Robert Ladd: Right. They’re typically structured that they’re a true commitment. But they are subject to certain tests. So one, it would be in compliance with all the covenants. And they typically would have, in addition to that, what’s known as an incurrence test. And so the leverage quotient at the time they draw would have to be similar to the time when the loan first closed. So keeping the leverage at where we started out. And then in addition to that, you could in addition to that, you mean, you could have what needs to be used for a certain purpose, and, typically, it’s for an acquisition or some expansion.

Erik Zwick: Yep. That makes sense. Okay. And then transitioning to the spillover. I think you mentioned it in the prepared remarks with regard to the dividend and having some ability to support the dividend in the near term. With that, can you remind us of where dollar level of this spillover is, this quarter at or at the end of end of the fourth quarter?

Todd Huskinson: Yeah. We had, Eric, we had $45 million of spillover at the end of the year. So that’s kind of what we’re working against during 2025.

Erik Zwick: Gotcha. Perfect. Thank you. That’s all for me today. I appreciate it.

Robert Ladd: Thank you, Eric.

Operator: Thank you. Our next question is coming from Paul Johnson with KBW. Your line is live.

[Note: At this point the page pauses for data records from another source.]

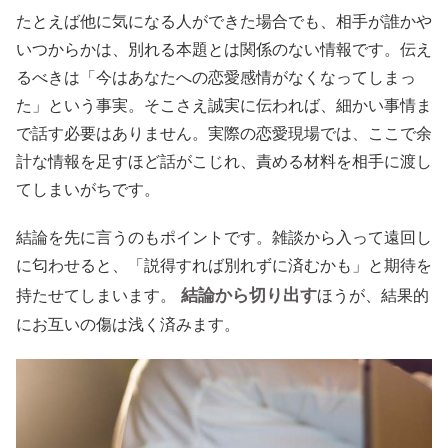
たとえば他に気になる人ができた場合でも、相手が誰かや
いつからかは、別れる本題とは関係のない情報です。伝え
るべきは「今はあなたへの恋愛感情がなくなってしまっ
た」という事実。そこさえ誠実に伝われば、細かい事情ま
で話す必要はありません。実際の恋愛現場では、ここで余
計な情報を足すほど話がこじれ、責める材料を相手に渡し
てしまいがちです。
結論を先に言うのもポイントです。雑談から入って遠回し
に匂わせると、「説得すれば別れずに済むかも」と期待を
結論から切り出す
持たせてしまいます。
ほうが、結果的
にお互いの傷は浅く済みます。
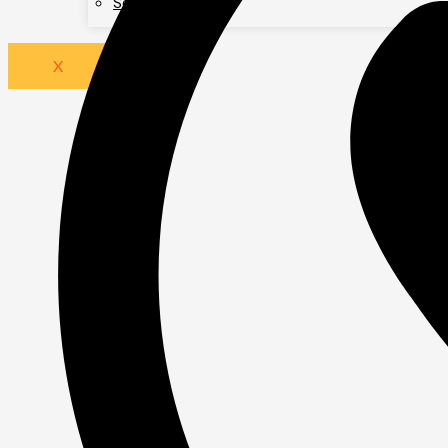
Servicios Web
X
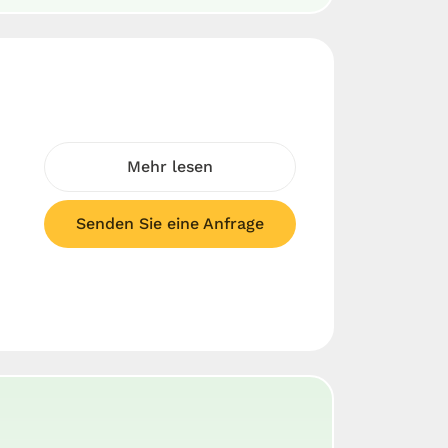
Mehr lesen
Senden Sie eine Anfrage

Paul Johnson: Morning. Thanks for taking my question. Just a little bit more on the just kind of tariff risk in general, higher level. But if you guys run any sort of analysis or assess the portfolio in any way in terms of just kind of how much of the portfolio might be at risk of, you know, any of the tariffs issues ongoing as well as just exposure to maybe kind of governments, government services or any sort of anecdotal data points you’d be able to provide.

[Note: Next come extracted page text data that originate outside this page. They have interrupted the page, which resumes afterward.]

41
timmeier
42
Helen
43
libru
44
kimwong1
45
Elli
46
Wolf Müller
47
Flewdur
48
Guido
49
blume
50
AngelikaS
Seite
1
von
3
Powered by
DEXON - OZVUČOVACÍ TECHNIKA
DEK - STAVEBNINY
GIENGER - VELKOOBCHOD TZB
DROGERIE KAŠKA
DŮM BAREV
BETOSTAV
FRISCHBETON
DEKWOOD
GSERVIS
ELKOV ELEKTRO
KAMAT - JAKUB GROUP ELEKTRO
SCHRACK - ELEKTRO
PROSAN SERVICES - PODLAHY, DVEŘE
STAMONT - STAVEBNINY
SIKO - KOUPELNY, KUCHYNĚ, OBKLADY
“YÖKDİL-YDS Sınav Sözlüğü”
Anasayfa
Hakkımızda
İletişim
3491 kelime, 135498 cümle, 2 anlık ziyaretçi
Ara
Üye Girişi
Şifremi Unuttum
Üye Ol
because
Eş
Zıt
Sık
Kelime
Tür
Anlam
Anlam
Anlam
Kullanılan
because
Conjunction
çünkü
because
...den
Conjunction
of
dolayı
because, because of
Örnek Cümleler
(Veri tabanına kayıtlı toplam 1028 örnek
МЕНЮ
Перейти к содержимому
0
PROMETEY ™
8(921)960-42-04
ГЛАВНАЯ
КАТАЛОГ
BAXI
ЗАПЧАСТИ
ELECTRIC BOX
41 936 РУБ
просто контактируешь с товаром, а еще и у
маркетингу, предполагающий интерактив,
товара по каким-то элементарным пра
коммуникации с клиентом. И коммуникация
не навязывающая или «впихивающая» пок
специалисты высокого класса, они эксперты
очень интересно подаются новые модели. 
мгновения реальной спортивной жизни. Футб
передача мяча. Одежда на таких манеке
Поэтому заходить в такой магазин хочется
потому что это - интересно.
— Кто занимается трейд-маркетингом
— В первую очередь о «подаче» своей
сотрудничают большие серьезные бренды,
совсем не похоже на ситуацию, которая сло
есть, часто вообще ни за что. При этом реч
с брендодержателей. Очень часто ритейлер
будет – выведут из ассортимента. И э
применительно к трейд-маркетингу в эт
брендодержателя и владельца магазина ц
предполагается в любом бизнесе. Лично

Robert Ladd: Sure, Paul. So we’ve certainly analyzed it or been looking at it. It would appear that impact from tariffs would be more than the impact from the government kind of exposure. Probably, like, a two to one there. You know, our rough estimate is that it could be up to ten percent. I mean, depends how you grade them and what actually happens. But at this point, would not appear to be material. In terms of the overall activity, but we’re I said at the outset, we’re gonna wait and see what really comes through from what’s said at the government level. What actually ends up happening.

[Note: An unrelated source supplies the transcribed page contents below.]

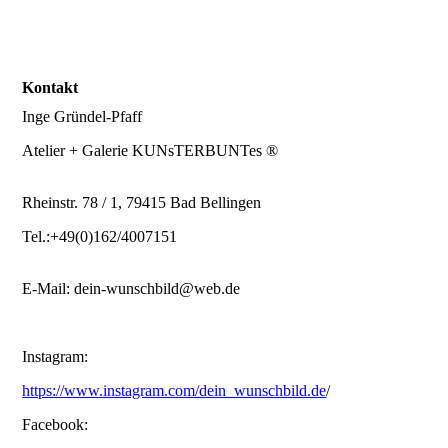
Kontakt
Inge Gründel-Pfaff
Atelier + Galerie KUNsTERBUNTes ®
Rheinstr. 78 / 1, 79415 Bad Bellingen
Tel.:+49(0)162/4007151
E-Mail: dein-wunschbild@web.de
Instagram:
https://www.instagram.com/dein_wunschbild.de
/
Facebook:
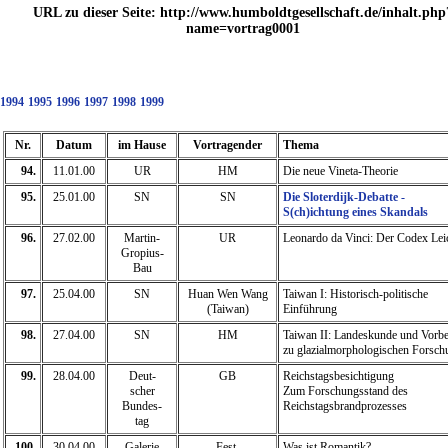
URL zu dieser Seite: http://www.humboldtgesellschaft.de/inhalt.php
name=vortrag0001
1994
1995
1996
1997
1998
1999
Nr.
Datum
im Hause
Vortragender
Thema
94.
11.01.00
UR
HM
Die neue Vineta-Theorie
95.
25.01.00
SN
SN
Die Sloterdijk-Debatte -
S(ch)ichtung eines Skandals
96.
27.02.00
Martin-
UR
Leonardo da Vinci: Der Codex Leic
Gropius-
Bau
97.
25.04.00
SN
Huan Wen Wang
Taiwan I: Historisch-politische
(Taiwan)
Einführung
98.
27.04.00
SN
HM
Taiwan II: Landeskunde und Vorbe
zu glazialmorphologischen Forsc
99.
28.04.00
Deut-
GB
Reichstagsbesichtigung
scher
Zum Forschungsstand des
Bundes-
Reichstagsbrandprozesses
tag
100.
30.04.00
Galerie
Fest-
Was ist Romantik?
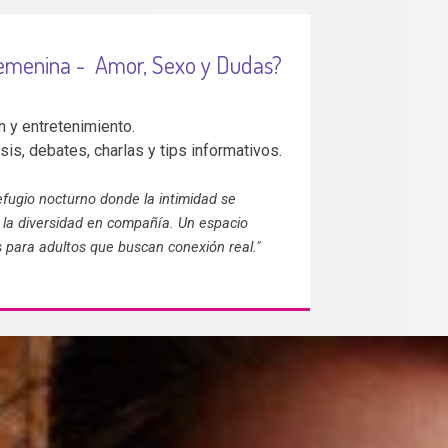
emenina - Amor, Sexo y Dudas?
 y entretenimiento.
isis, debates, charlas y tips informativos.
fugio nocturno donde la intimidad se
 la diversidad en compañía. Un espacio
 para adultos que buscan conexión real."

Paul Johnson: I appreciate that. And then last one, on the realized gains this quarter, was there any additional markup at all from those investments that were exited in the fourth quarter?

Robert Ladd: Yes. And but it was a few million dollars. We have one equity position that is continuing to grow and in addition to the partial realization, its value was increased as well.

Paul Johnson: Got it. Great. Thank you very much. That’s all for me.

Todd Huskinson: Okay. Thank you, Paul.

Operator: Thank you. As we have no further questions on the line, I will now hand the call back over to Mr. Ladd for any closing comments.

Robert Ladd: Okay. Great. Thank you. And again, thank you everyone for your support of our company. We look forward to getting back with you in early May as we discuss the first quarter.

Operator: Thank you, ladies and gentlemen. This concludes today’s conference and you may disconnect your lines at this time. We thank you for your participation.